Your most popular content pieces shine a spotlight on what will likely attract future prospects. It only makes sense to build on top of success:
- Use your best-performing social content as a template for “native ads”. Since your audience is already used to the style and tone of your LinkedIn company updates and Facebook posts, chances are they will be receptive to native ads on those platforms. 70% of internet users would rather learn about products through content as opposed to traditional ads, and with ads that resemble organic native content, you’re much more likely to engage and convert leads.
- Use your most-downloaded marketing collateral as the offer of your ads. If there’s a certain whitepaper, or report that has noticeably increased your conversion rate and gets enthusiastic reviews from your clients, take it as a hint that such materials would make good offers for your advertisements.
Knowing what has worked well for your audience is a surefire way to begin your social media advertising efforts on the right foot.
Write ads based on the targeting options and analytics offered by each social network
Each social network has its strengths and weaknesses when it comes to targeting. Use the unique offerings of each platform to make informed decisions about the structure of your advertising campaign.
- Facebook stands head and shoulders above the other major social networks in terms of brand evangelism: 58% of Facebook members have “liked” a brand, and 41% have shared a link, video or story about a brand. B2B marketers should thus create a powerful story around their brands with effectively targeted ads. Facebook allows behavioral and interest-based targeting, enabling you to construct rich media ads that showcase your brand’s uniqueness.
- LinkedIn is responsible for 80% of B2B leads, making it a platform that simply can’t be ignored. Data-driven content and other types of marketing collateral that high-level professionals find useful–such as expert opinions expressed in interviews, or in-depth case studies–are good offers for your ads. In addition, LinkedIn’s Showcase Pages let you construct offers that target specific industries, job titles, and other lead attributes.

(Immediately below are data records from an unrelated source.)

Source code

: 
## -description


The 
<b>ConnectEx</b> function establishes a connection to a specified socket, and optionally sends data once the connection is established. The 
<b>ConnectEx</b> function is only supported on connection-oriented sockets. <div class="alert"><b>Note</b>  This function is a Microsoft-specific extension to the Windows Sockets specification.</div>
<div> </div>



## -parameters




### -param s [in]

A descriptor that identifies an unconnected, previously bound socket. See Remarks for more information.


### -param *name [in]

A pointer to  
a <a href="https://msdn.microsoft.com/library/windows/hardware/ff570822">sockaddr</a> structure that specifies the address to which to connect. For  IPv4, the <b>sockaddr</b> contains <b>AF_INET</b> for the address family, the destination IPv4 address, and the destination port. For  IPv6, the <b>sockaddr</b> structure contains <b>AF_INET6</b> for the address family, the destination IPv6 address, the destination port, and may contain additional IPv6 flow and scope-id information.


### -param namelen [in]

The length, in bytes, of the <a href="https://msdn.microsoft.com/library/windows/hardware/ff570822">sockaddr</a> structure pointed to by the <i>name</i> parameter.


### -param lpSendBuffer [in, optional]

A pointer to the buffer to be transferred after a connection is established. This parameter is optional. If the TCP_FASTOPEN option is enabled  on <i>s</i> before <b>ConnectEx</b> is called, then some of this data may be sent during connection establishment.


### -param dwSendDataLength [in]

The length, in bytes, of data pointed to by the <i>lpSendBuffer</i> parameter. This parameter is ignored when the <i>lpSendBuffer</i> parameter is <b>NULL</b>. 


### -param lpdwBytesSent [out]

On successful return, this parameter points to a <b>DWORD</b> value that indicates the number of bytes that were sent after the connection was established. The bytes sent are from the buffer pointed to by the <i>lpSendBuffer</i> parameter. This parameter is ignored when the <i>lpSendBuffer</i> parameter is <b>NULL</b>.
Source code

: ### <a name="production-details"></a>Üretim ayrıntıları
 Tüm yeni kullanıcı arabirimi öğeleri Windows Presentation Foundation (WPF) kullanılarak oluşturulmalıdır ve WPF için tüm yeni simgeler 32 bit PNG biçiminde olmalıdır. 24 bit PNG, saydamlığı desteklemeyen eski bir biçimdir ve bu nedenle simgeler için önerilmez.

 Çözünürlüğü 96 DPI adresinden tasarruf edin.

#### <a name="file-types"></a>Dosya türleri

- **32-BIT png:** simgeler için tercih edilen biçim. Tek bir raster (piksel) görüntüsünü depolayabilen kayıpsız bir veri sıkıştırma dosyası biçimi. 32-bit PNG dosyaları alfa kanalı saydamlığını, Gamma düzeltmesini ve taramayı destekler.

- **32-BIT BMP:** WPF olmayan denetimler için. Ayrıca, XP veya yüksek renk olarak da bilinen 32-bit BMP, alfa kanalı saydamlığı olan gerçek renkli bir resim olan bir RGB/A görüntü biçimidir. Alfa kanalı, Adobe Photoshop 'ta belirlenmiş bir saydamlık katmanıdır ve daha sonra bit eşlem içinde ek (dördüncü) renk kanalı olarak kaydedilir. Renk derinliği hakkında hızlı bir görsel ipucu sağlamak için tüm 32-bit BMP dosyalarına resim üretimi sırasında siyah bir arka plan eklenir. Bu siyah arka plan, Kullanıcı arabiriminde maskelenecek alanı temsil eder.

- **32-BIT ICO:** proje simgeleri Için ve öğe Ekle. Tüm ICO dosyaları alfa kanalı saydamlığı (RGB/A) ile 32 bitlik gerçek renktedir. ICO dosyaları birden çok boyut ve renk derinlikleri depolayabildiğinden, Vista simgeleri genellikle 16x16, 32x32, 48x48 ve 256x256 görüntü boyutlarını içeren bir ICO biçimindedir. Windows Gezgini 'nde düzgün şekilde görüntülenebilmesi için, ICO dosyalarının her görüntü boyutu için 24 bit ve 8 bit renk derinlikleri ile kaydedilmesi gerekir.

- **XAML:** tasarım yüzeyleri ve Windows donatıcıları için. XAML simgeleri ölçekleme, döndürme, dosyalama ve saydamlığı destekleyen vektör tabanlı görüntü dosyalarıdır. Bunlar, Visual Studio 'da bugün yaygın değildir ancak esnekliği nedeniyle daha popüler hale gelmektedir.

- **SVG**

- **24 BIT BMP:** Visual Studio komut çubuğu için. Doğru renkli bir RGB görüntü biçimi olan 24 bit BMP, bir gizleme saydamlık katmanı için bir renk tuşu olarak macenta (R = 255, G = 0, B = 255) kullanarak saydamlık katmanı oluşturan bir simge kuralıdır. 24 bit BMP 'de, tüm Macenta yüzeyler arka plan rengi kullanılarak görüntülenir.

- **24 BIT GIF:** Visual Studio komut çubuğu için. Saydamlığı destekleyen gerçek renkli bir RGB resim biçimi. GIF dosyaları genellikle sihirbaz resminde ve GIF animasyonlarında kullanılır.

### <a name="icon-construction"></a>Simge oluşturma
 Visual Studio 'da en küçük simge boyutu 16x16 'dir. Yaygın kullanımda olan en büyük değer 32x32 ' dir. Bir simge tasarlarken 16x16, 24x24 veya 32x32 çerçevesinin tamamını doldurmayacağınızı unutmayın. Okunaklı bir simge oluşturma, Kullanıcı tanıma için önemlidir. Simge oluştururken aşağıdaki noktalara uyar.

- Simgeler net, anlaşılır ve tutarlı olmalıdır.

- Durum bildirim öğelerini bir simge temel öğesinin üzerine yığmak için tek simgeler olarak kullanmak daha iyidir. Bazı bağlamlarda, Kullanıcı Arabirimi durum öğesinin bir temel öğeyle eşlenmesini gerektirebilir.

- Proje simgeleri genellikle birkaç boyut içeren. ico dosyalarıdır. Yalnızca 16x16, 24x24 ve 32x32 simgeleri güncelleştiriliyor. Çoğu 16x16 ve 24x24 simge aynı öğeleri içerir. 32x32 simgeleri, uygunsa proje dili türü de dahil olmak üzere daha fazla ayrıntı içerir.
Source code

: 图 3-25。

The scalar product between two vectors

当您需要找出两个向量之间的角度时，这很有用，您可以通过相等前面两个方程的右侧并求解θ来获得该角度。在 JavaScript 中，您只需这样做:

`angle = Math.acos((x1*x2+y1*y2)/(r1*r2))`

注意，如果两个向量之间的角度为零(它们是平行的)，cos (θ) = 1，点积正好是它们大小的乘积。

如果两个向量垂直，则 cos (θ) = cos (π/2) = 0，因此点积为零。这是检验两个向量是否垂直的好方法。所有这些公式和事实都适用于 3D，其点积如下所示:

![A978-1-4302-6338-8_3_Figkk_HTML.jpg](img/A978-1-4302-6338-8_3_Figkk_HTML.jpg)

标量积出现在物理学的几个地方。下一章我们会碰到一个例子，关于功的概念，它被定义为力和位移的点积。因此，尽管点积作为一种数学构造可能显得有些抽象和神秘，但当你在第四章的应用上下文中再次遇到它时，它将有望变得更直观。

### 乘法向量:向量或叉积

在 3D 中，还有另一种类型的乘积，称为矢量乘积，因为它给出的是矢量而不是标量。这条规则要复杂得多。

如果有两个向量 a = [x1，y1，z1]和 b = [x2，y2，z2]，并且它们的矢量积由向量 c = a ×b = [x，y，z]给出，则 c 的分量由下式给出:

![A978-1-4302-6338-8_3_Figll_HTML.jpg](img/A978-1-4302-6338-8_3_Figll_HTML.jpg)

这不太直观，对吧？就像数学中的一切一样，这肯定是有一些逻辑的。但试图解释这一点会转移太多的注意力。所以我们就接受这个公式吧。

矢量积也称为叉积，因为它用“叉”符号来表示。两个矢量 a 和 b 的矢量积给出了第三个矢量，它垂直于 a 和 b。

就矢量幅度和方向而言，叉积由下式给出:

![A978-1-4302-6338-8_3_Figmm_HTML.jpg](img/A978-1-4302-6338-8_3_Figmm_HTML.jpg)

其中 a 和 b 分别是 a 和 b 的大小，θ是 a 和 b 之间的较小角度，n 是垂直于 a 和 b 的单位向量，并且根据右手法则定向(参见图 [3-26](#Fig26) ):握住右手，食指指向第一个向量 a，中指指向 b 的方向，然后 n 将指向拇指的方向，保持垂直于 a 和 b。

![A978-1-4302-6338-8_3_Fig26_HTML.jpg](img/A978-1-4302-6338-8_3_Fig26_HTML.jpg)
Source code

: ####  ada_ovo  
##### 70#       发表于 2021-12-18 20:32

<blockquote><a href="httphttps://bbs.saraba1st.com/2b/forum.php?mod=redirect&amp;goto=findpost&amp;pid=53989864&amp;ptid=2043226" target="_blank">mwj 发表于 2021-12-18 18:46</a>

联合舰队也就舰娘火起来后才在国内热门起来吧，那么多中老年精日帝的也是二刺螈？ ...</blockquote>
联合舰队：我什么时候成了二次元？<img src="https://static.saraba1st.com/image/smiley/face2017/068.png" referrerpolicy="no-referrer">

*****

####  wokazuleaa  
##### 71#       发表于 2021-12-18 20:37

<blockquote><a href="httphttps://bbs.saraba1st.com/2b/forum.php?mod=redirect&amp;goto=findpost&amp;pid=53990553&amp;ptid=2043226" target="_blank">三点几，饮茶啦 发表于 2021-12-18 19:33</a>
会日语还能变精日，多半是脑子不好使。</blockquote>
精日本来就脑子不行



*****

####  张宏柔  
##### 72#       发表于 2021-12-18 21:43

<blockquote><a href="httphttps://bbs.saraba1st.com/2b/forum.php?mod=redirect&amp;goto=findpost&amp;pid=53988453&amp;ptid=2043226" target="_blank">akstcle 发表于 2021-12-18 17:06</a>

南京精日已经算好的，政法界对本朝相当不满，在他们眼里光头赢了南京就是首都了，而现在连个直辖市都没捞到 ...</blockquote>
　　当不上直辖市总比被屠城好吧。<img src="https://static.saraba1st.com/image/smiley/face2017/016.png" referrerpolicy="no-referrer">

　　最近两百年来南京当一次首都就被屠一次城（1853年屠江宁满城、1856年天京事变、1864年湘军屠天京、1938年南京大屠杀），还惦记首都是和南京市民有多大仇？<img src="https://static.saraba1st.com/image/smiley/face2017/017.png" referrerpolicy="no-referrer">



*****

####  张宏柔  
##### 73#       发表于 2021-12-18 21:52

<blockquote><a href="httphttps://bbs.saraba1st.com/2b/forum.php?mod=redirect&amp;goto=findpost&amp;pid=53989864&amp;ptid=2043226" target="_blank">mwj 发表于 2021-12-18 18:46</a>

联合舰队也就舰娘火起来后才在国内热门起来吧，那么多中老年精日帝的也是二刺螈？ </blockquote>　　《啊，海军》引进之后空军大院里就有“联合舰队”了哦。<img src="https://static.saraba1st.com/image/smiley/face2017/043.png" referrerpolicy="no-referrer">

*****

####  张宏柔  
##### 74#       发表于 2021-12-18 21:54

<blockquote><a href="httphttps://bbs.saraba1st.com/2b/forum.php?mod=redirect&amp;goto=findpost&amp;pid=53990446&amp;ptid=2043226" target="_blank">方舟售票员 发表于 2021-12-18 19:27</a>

- On Twitter, ads with images or videos are winners. After targeting prospects by using Twitter’s enhanced Audience Insights, use attention-grabbing visuals that draw leads into your brand’s story. You can also create Twitter Lead Generation cards to add a web form into your Twitter ad.
B2B marketers have more tools at their disposal than ever before to understand their target audience on an intuitive level. Use the gifts given to you by each social platform to create targeted ads that speak directly to your prospects.
Schedule your promotions in a way that seamlessly complements your organic social marketing
Once you draw up a plan for your social advertising campaign, schedule ads to go live alongside organic posts with social media management software. Engage with prospects via social ads just as you would through organic discussion threads that remain locked inside social platforms. Over time, a clear picture will emerge of which ads garner the most engagement, which ones drive positive change in your selected KPIs and what refinements you’ll need to make to bring in even more qualified leads.
There’s a vast number of highly qualified leads you would simply never find without social media advertising. With KPIs of interest and specific insights gained from inbound social marketing in mind, you’ll find that social advertising is indispensable to your lead generation arsenal.